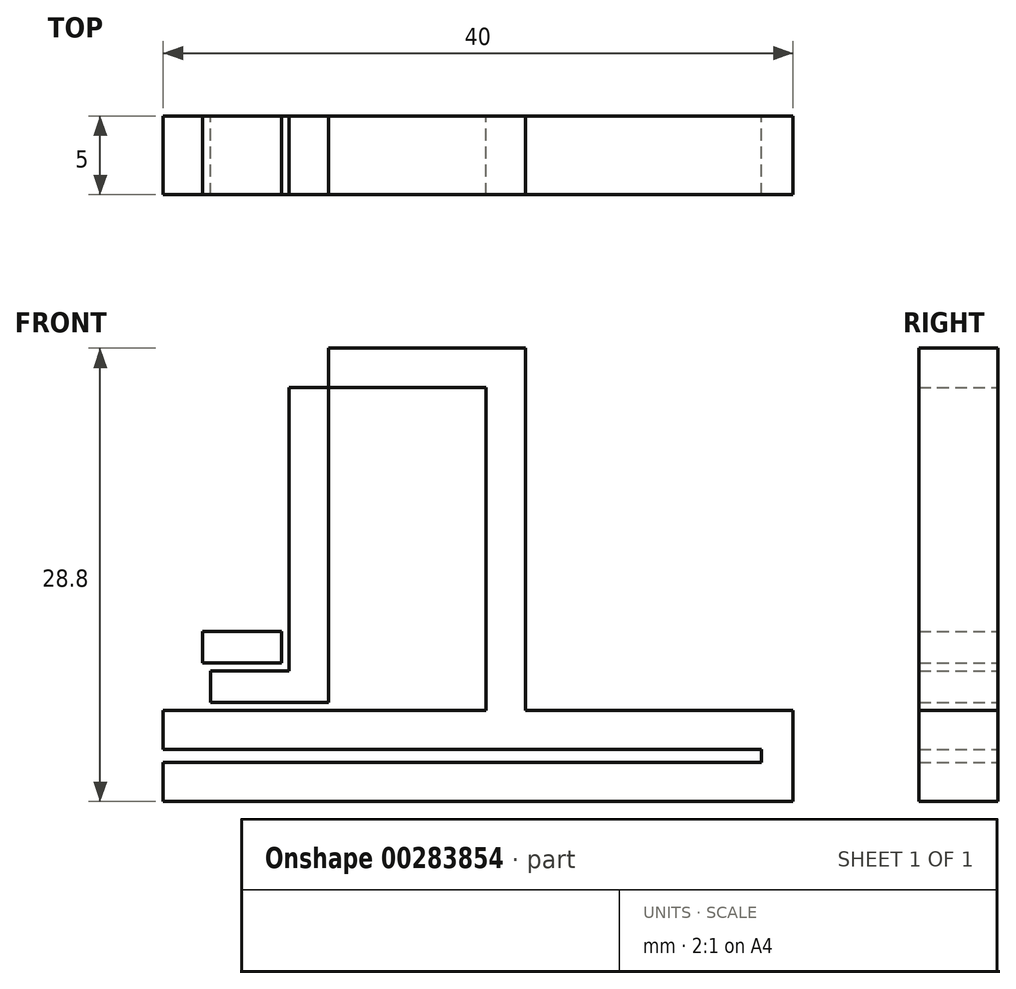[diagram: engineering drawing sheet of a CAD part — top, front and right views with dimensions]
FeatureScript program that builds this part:
annotation { "Feature Type Name" : "Feature", "Feature Type Description" : "" }
export const myFeature = defineFeature(function(context is Context, id is Id, definition is map)
    precondition{}
    {
        {
            var Q0;
            Q0=qCreatedBy(makeId("Front.planeOp"),FACE);
            var sketch = newSketch(context, id + "F0", { "sketchPlane" : qUnion([Q0])});
            skLineSegment(sketch, "E0.bottom", {"start": v(-20, -0.4) * mm, "end": v(20, -0.4) * mm, "construction": true});
            skLineSegment(sketch, "E0.top", {"start": v(-20, 0.4) * mm, "end": v(20, 0.4) * mm, "construction": true});
            skLineSegment(sketch, "E0.left", {"start": v(-20, -0.4) * mm, "end": v(-20, 0.4) * mm, "construction": true});
            skLineSegment(sketch, "E0.right", {"start": v(20, -0.4) * mm, "end": v(20, 0.4) * mm, "construction": true});
            skPoint(sketch, "E0.middle", {"position": v(0, 0) * mm});
            skLineSegment(sketch, "E1", {"start": v(-20, 0) * mm, "end": v(20, 0) * mm, "construction": true});
            skLineSegment(sketch, "E2.bottom", {"start": v(-20, -0.4) * mm, "end": v(20, -0.4) * mm});
            skLineSegment(sketch, "E2.top", {"start": v(-20, -2.9) * mm, "end": v(20, -2.9) * mm});
            skLineSegment(sketch, "E2.left", {"start": v(-20, -0.4) * mm, "end": v(-20, -2.9) * mm});
            skLineSegment(sketch, "E2.right", {"start": v(20, -0.4) * mm, "end": v(20, -2.9) * mm});
            skLineSegment(sketch, "E3.bottom", {"start": v(20, 0) * mm, "end": v(18, 0) * mm});
            skLineSegment(sketch, "E3.top", {"start": v(20, -2.9) * mm, "end": v(18, -2.9) * mm});
            skLineSegment(sketch, "E3.left", {"start": v(20, 0) * mm, "end": v(20, -2.9) * mm});
            skLineSegment(sketch, "E3.right", {"start": v(18, 0) * mm, "end": v(18, -2.9) * mm});
            skLineSegment(sketch, "E4.MirrorCS", {"start": v(-20, 0.4) * mm, "end": v(20, 0.4) * mm});
            skLineSegment(sketch, "E5.MirrorCS", {"start": v(-20, 0.4) * mm, "end": v(-20, 2.9) * mm});
            skLineSegment(sketch, "E6.MirrorCS", {"start": v(-20, 2.9) * mm, "end": v(20, 2.9) * mm});
            skLineSegment(sketch, "E7.MirrorCS", {"start": v(20, 0) * mm, "end": v(20, 2.9) * mm});
            skLineSegment(sketch, "E8.MirrorCS", {"start": v(18, 0) * mm, "end": v(18, 2.9) * mm});
            skLineSegment(sketch, "E9.bottom", {"start": v(-20, 2.9) * mm, "end": v(-17.5, 2.9) * mm});
            skLineSegment(sketch, "E9.top", {"start": v(-20, 7.9) * mm, "end": v(-17.5, 7.9) * mm});
            skLineSegment(sketch, "E9.left", {"start": v(-20, 2.9) * mm, "end": v(-20, 7.9) * mm});
            skLineSegment(sketch, "E9.right", {"start": v(-17.5, 2.9) * mm, "end": v(-17.5, 7.9) * mm});
            skLineSegment(sketch, "E10.bottom", {"start": v(-17.5, 7.9) * mm, "end": v(-12.5, 7.9) * mm});
            skLineSegment(sketch, "E10.top", {"start": v(-17.5, 5.9) * mm, "end": v(-12.5, 5.9) * mm});
            skLineSegment(sketch, "E10.left", {"start": v(-17.5, 7.9) * mm, "end": v(-17.5, 5.9) * mm});
            skLineSegment(sketch, "E10.right", {"start": v(-12.5, 7.9) * mm, "end": v(-12.5, 5.9) * mm});
            skLineSegment(sketch, "E11.bottom", {"start": v(-17.5, 2.9) * mm, "end": v(-17, 2.9) * mm, "construction": true});
            skLineSegment(sketch, "E11.top", {"start": v(-17.5, 3.4) * mm, "end": v(-17, 3.4) * mm, "construction": true});
            skLineSegment(sketch, "E11.left", {"start": v(-17.5, 2.9) * mm, "end": v(-17.5, 3.4) * mm, "construction": true});
            skLineSegment(sketch, "E11.right", {"start": v(-17, 2.9) * mm, "end": v(-17, 3.4) * mm, "construction": true});
            skLineSegment(sketch, "E12.bottom", {"start": v(-12.5, 5.9) * mm, "end": v(-12, 5.9) * mm, "construction": true});
            skLineSegment(sketch, "E12.top", {"start": v(-12.5, 5.4) * mm, "end": v(-12, 5.4) * mm, "construction": true});
            skLineSegment(sketch, "E12.left", {"start": v(-12.5, 5.9) * mm, "end": v(-12.5, 5.4) * mm, "construction": true});
            skLineSegment(sketch, "E12.right", {"start": v(-12, 5.9) * mm, "end": v(-12, 5.4) * mm, "construction": true});
            skLineSegment(sketch, "E13.bottom", {"start": v(-17, 3.4) * mm, "end": v(-12, 3.4) * mm});
            skLineSegment(sketch, "E13.top", {"start": v(-17, 5.4) * mm, "end": v(-12, 5.4) * mm});
            skLineSegment(sketch, "E13.left", {"start": v(-17, 3.4) * mm, "end": v(-17, 5.4) * mm});
            skLineSegment(sketch, "E13.right", {"start": v(-12, 3.4) * mm, "end": v(-12, 5.4) * mm});
            skLineSegment(sketch, "E14.bottom", {"start": v(-12, 3.4) * mm, "end": v(-9.5, 3.4) * mm});
            skLineSegment(sketch, "E14.top", {"start": v(-12, 23.4) * mm, "end": v(-9.5, 23.4) * mm});
            skLineSegment(sketch, "E14.left", {"start": v(-12, 3.4) * mm, "end": v(-12, 23.4) * mm});
            skLineSegment(sketch, "E14.right", {"start": v(-9.5, 3.4) * mm, "end": v(-9.5, 23.4) * mm});
            skLineSegment(sketch, "E15.bottom", {"start": v(-9.5, 23.4) * mm, "end": v(0.5, 23.4) * mm});
            skLineSegment(sketch, "E15.top", {"start": v(-9.5, 25.9) * mm, "end": v(0.5, 25.9) * mm});
            skLineSegment(sketch, "E15.left", {"start": v(-9.5, 23.4) * mm, "end": v(-9.5, 25.9) * mm});
            skLineSegment(sketch, "E15.right", {"start": v(0.5, 23.4) * mm, "end": v(0.5, 25.9) * mm});
            skLineSegment(sketch, "E16.bottom", {"start": v(-9.5, 23.4) * mm, "end": v(-12, 23.4) * mm});
            skLineSegment(sketch, "E16.top", {"start": v(-9.5, 25.9) * mm, "end": v(-12, 25.9) * mm});
            skLineSegment(sketch, "E16.right", {"start": v(-12, 23.4) * mm, "end": v(-12, 25.9) * mm});
            skLineSegment(sketch, "E17.bottom", {"start": v(0.5, 25.9) * mm, "end": v(3, 25.9) * mm});
            skLineSegment(sketch, "E17.top", {"start": v(0.5, 2.9) * mm, "end": v(3, 2.9) * mm});
            skLineSegment(sketch, "E17.left", {"start": v(0.5, 25.9) * mm, "end": v(0.5, 2.9) * mm});
            skLineSegment(sketch, "E17.right", {"start": v(3, 25.9) * mm, "end": v(3, 2.9) * mm});
            skSolve(sketch);
        }
        {
            var Q0;
            {var subQ4=sQuery(id+"F0.wireOp",EDGE,"E2.top");Q0=makeQuery(id+"F0.imprint","IMPRINT",FACE,{"disambiguationData":[TD([[makeQuery(id+"F0.imprint","IMPRINT",EDGE,{"derivedFrom":subQ4}),1.0]])]});}
            var Q1;
            {var subQ5=sQuery(id+"F0.wireOp",EDGE,"E3.top");Q1=makeQuery(id+"F0.imprint","IMPRINT",FACE,{"disambiguationData":[TD([[makeQuery(id+"F0.imprint","IMPRINT",EDGE,{"derivedFrom":subQ5}),-1.0]])]});}
            var Q2;
            {var subQ5=sQuery(id+"F0.wireOp",EDGE,"E3.bottom");Q2=makeQuery(id+"F0.imprint","IMPRINT",FACE,{"disambiguationData":[TD([[makeQuery(id+"F0.imprint","IMPRINT",EDGE,{"derivedFrom":subQ5}),1.0]])]});}
            var Q3;
            {var subQ5=sQuery(id+"F0.wireOp",EDGE,"E3.bottom");Q3=makeQuery(id+"F0.imprint","IMPRINT",FACE,{"disambiguationData":[TD([[makeQuery(id+"F0.imprint","IMPRINT",EDGE,{"derivedFrom":subQ5}),-1.0]])]});}
            var Q4;
            {var subQ0=sQuery(id+"F0.wireOp",EDGE,"E7.MirrorCS");var subQ1=sQuery(id+"F0.wireOp",EDGE,"E4.MirrorCS");var subQ2=makeQuery(id+"F0.imprint","INTERSECT",VERTEX,{"derivedFrom":[subQ1,subQ0]});Q4=makeQuery(id+"F0.imprint","IMPRINT",FACE,{"disambiguationData":[TD([[makeQuery(id+"F0.imprint","IMPRINT",EDGE,{"disambiguationData":[TD([[subQ2,1.0]])],"derivedFrom":subQ1}),1.0]])]});}
            var Q5;
            {var subQ5=sQuery(id+"F0.wireOp",EDGE,"E5.MirrorCS");Q5=makeQuery(id+"F0.imprint","IMPRINT",FACE,{"disambiguationData":[TD([[makeQuery(id+"F0.imprint","IMPRINT",EDGE,{"derivedFrom":subQ5}),-1.0]])]});}
            var Q6;
            {var subQ3=sQuery(id+"F0.wireOp",EDGE,"E17.bottom");Q6=makeQuery(id+"F0.imprint","IMPRINT",FACE,{"disambiguationData":[TD([[makeQuery(id+"F0.imprint","IMPRINT",EDGE,{"derivedFrom":subQ3}),-1.0]])]});}
            var Q7;
            {var subQ0=sQuery(id+"F0.wireOp",EDGE,"E15.bottom");Q7=makeQuery(id+"F0.imprint","IMPRINT",FACE,{"disambiguationData":[TD([[makeQuery(id+"F0.imprint","IMPRINT",EDGE,{"derivedFrom":subQ0}),1.0]])]});}
            var Q8;
            Q8=makeQuery(id+"F0.imprint","IMPRINT",FACE,{"disambiguationData":[TD([[makeQuery(id+"F0.imprint","IMPRINT",EDGE,{"derivedFrom":sQuery(id+"F0.wireOp",EDGE,"E16.bottom")}),-1.0]])]});
            var Q9;
            {var subQ3=sQuery(id+"F0.wireOp",EDGE,"E14.bottom");Q9=makeQuery(id+"F0.imprint","IMPRINT",FACE,{"disambiguationData":[TD([[makeQuery(id+"F0.imprint","IMPRINT",EDGE,{"derivedFrom":subQ3}),1.0]])]});}
            var Q10;
            {var subQ0=sQuery(id+"F0.wireOp",EDGE,"E13.bottom");Q10=makeQuery(id+"F0.imprint","IMPRINT",FACE,{"disambiguationData":[TD([[makeQuery(id+"F0.imprint","IMPRINT",EDGE,{"derivedFrom":subQ0}),1.0]])]});}
            var Q11;
            Q11=makeQuery(id+"F0.imprint","IMPRINT",FACE,{"disambiguationData":[TD([[makeQuery(id+"F0.imprint","IMPRINT",EDGE,{"derivedFrom":sQuery(id+"F0.wireOp",EDGE,"E10.bottom")}),-1.0]])]});
            var Q12;
            Q12=makeQuery(id+"F0.imprint","IMPRINT",FACE,{"disambiguationData":[TD([[makeQuery(id+"F0.imprint","IMPRINT",EDGE,{"derivedFrom":sQuery(id+"F0.wireOp",EDGE,"E9.bottom")}),1.0]])]});
            extrude(context, id + "F1", {"entities" : qUnion([Q0, Q1, Q2, Q3, Q4, Q5, Q6, Q7, Q8, Q9, Q10, Q11, Q12]), "depth" : 5 * mm});
        }
    });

__________________________________________________

» EXERCISE
Give the entries as a Markdown table with the columns Number and Line. Cover everything from the first line of the entries through the line containing "export const myFeature", both included, with one row per line, blank lines omitted and pictures left out.

» EXERCISE ANSWER
| Number | Line |
|---|---|
| 1 | [diagram: engineering drawing sheet of a CAD part — top, front and right views with dimensions] |
| 2 | FeatureScript program that builds this part: |
| 3 | annotation { "Feature Type Name" : "Feature", "Feature Type Description" : "" } |
| 4 | export const myFeature = defineFeature(function(context is Context, id is Id, definition is map) |